On January, 21, 1996, the plaintiff, Algonquin Steel Technologies, Inc., filed a claim for arbitration with the American Arbitration Association claiming that the defendant, Connecticut Compressed Gas, Inc., breached a written contract between the parties. Shortly thereafter, the defendant filed a counterclaim. On June 9, 1997, the arbitrator issued a written award. On or about June 12, 1997, the defendant was duly notified of the arbitration award.
On June 24, 1997, the defendant filed with the arbitrator both a motion to modify and a motion to strike the award. On July, 1, 1997, the plaintiff filed a motion to modify the arbitration award with the arbitrator. On July 29, 1997, the arbitrator responded to all the motions of both parties and found that there was no ground to reverse or modify the original award.
On or about September 9, 1997, the plaintiff filed an CT Page 801 application to confirm the arbitration award in the Superior Court. On October 14, 1997, in response to said application, the defendant filed motions to vacate and modify the arbitration award in the Superior Court.
The plaintiff argues that the defendant's motions to vacate and modify should be denied because the Superior Court lacks subject matter jurisdiction pursuant to General Statutes §52-420 (b).
Section 52-420 (b) of the Connecticut General Statutes provides: "No motion to vacate, modify or correct an award may be made after thirty days from the notice of the award to the party to the arbitration who makes the motion." In the present case, the defendant received notice of the arbitration award on or about June 12, 1997, and notice of the arbitrator's denial of the motions to modify on or about July 29, 1997. The defendant did not file the instant motions with the Superior Court until October 14, 1997. Thus, the defendant filed the motions with the Superior Court more than thirty days after both the initial award and the arbitrator's denial of any modification of the initial award.
The defendant argues that filing its motions with the arbitrator on June 24, 1997 satisfies General Statutes §52-420 (b). Therefore, the defendant contends that because it filed the motions with the arbitrator within thirty days, it can then bring an action in the Superior Court any, presumbly reasonable, time in the future. The defendant, however, does not provide any case law to support this proposition. Further, nothing in the language of § 52-420 (b) provides such support. In fact, the Connecticut Supreme Court has stated that pursuant to § 52-420 (b), "[t]he only jurisdictional requirement in filing a motion . . . is that it be filed with the trial court within thirty days of the moving party's notice of the arbitration award." Middlesex Ins. Co. v. Castellano, 225 Conn. 339, 345,623 A.2d 55 (1993). Thus, the defendant probably did not satisfy § 52-420 (b) by filing its motions with the arbitrator.
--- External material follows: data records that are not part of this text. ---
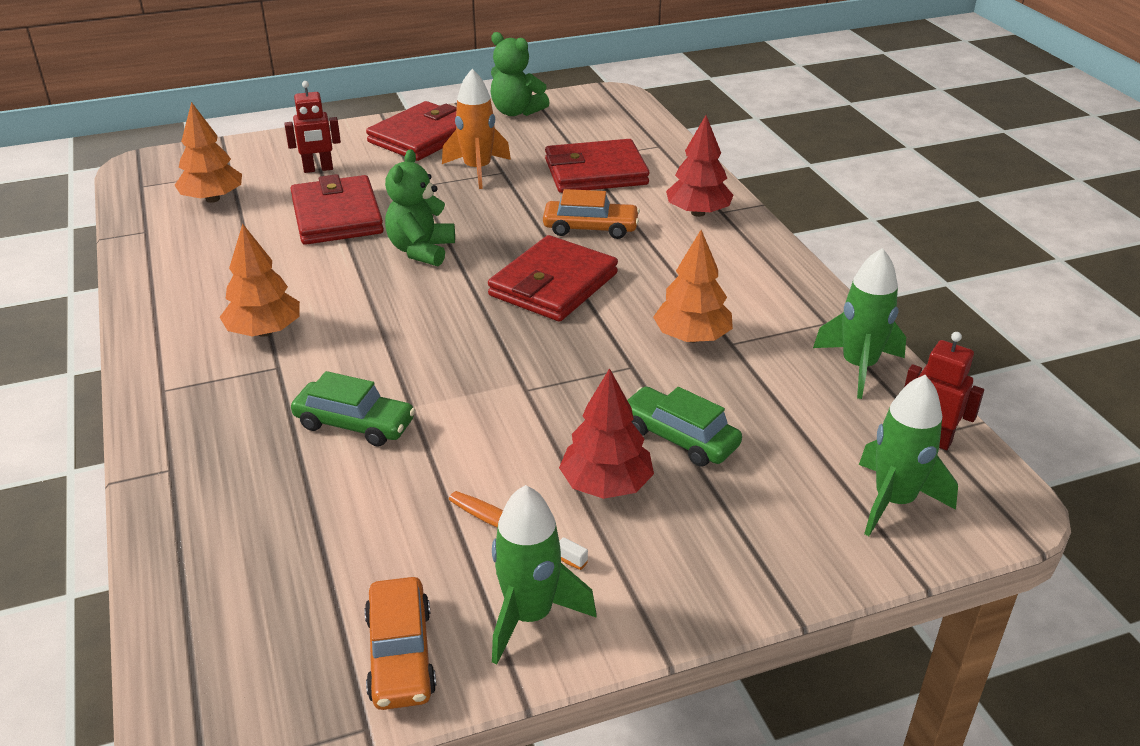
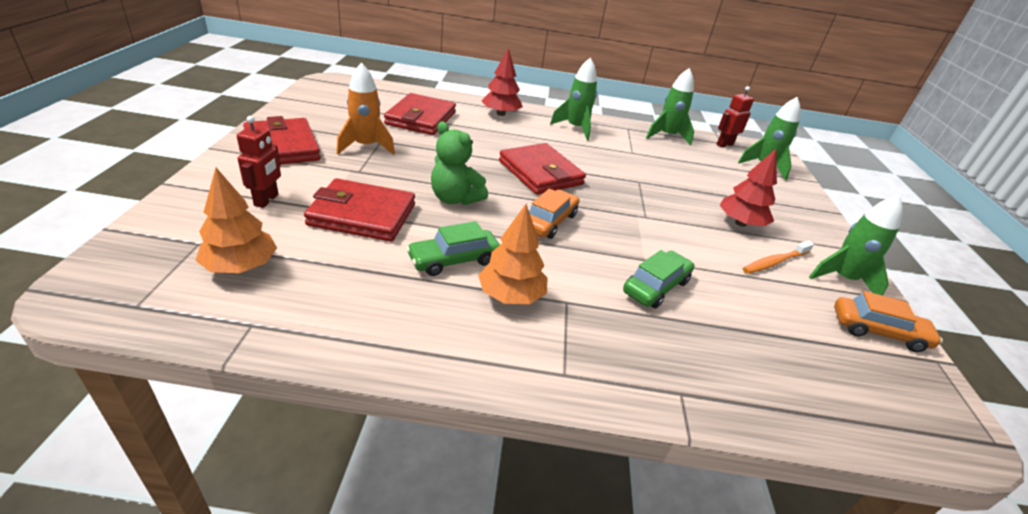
camera: 70 degrees left, 0 degrees up
green teddy bear [491,32,550,116] -> none
orange car [543,189,640,239] -> orange car moved to [529,189,579,239]
green car [627,387,742,467] -> green car moved to [406,221,500,276]
orange tree [653,230,733,343] -> none
none -> green rocket [550,58,597,140]

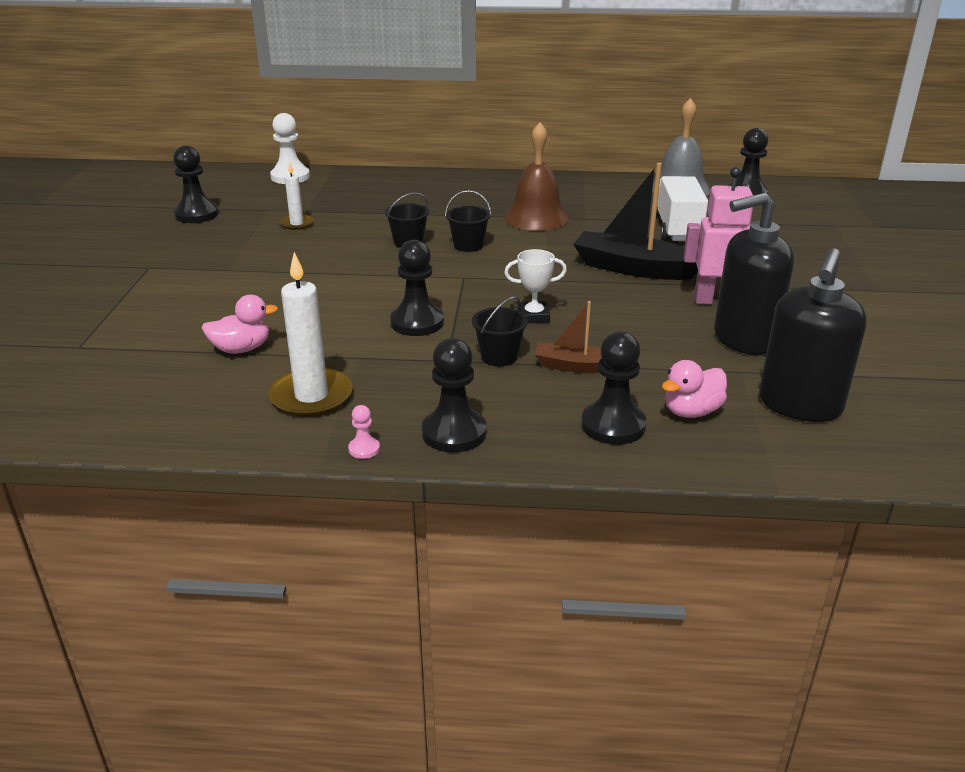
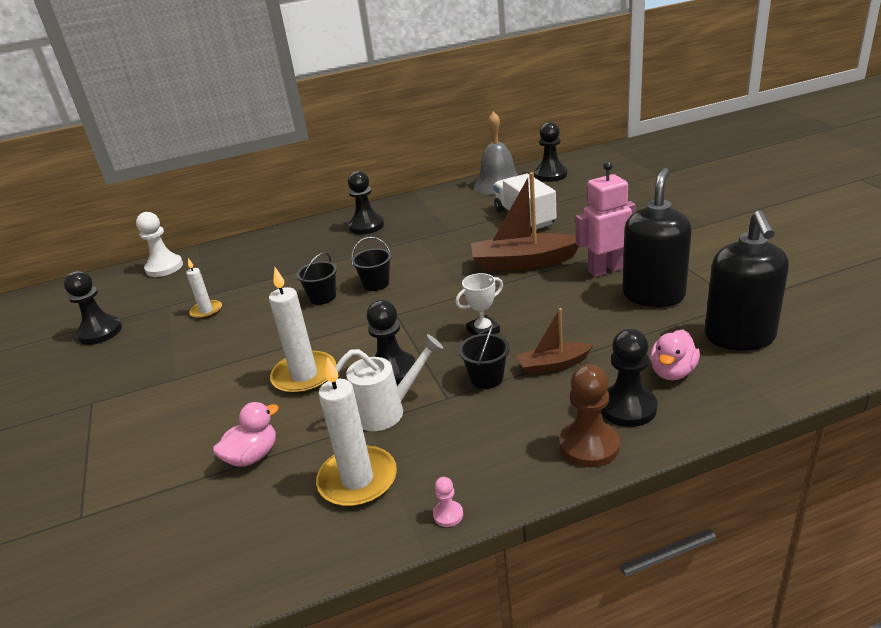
camera: 20 degrees left, 0 degrees up
black pawn [422,338,486,453] -> black pawn moved to [348,171,384,234]
brown bell [504,122,569,231] -> none
black boat [573,163,698,280] -> brown boat [471,172,579,271]
black soap dispenser [714,193,794,355] -> black soap dispenser turned 150 degrees clockwise [623,168,691,307]
none -> white candle [269,267,336,394]
none -> white watering can [327,334,443,431]
none -> brown pawn [559,365,620,467]

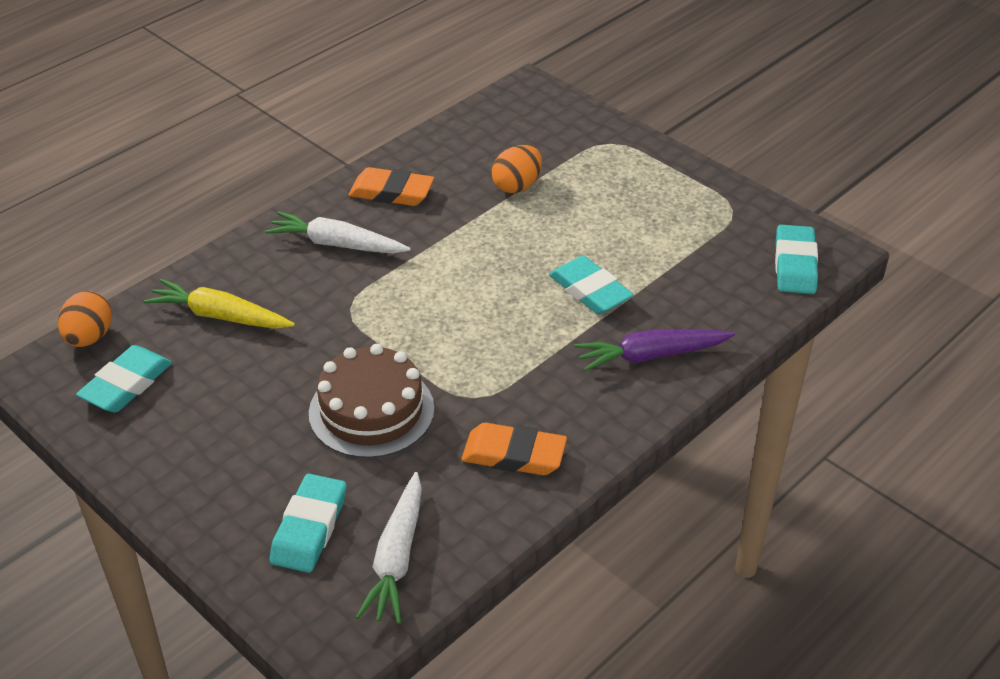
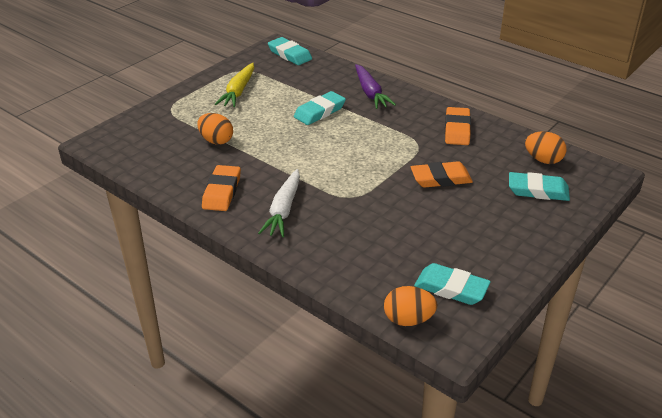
camera: 95 degrees left, 5 degrees down
yellow carrot [144,279,295,329] -> yellow carrot moved to [215,63,254,107]
brown cake [309,344,435,458] -> orange eraser [411,161,473,188]
white carrot [356,472,422,624] -> orange egg [525,132,567,164]
turquoise eraser [775,225,818,294] -> turquoise eraser turned 45 degrees clockwise [268,37,312,65]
However, regardless of whether the defendant satisfied General Statutes § 52-420 (b) by filing with the arbitrator, the defendant failed to timely file its motion to the court. The defendant did not file with the Superior Court within thirty days after receiving notice that the arbitrator denied its motions to modify and strike the arbitration award. CT Page 802
Read in the light most favorable to defendant, the statute at least requires action to the court within thirty days of the last approaches to the arbitrator and responses by the arbitrator. Indeed, more than thirty days also passed subsequent to plaintiff's court motion to confirm the award.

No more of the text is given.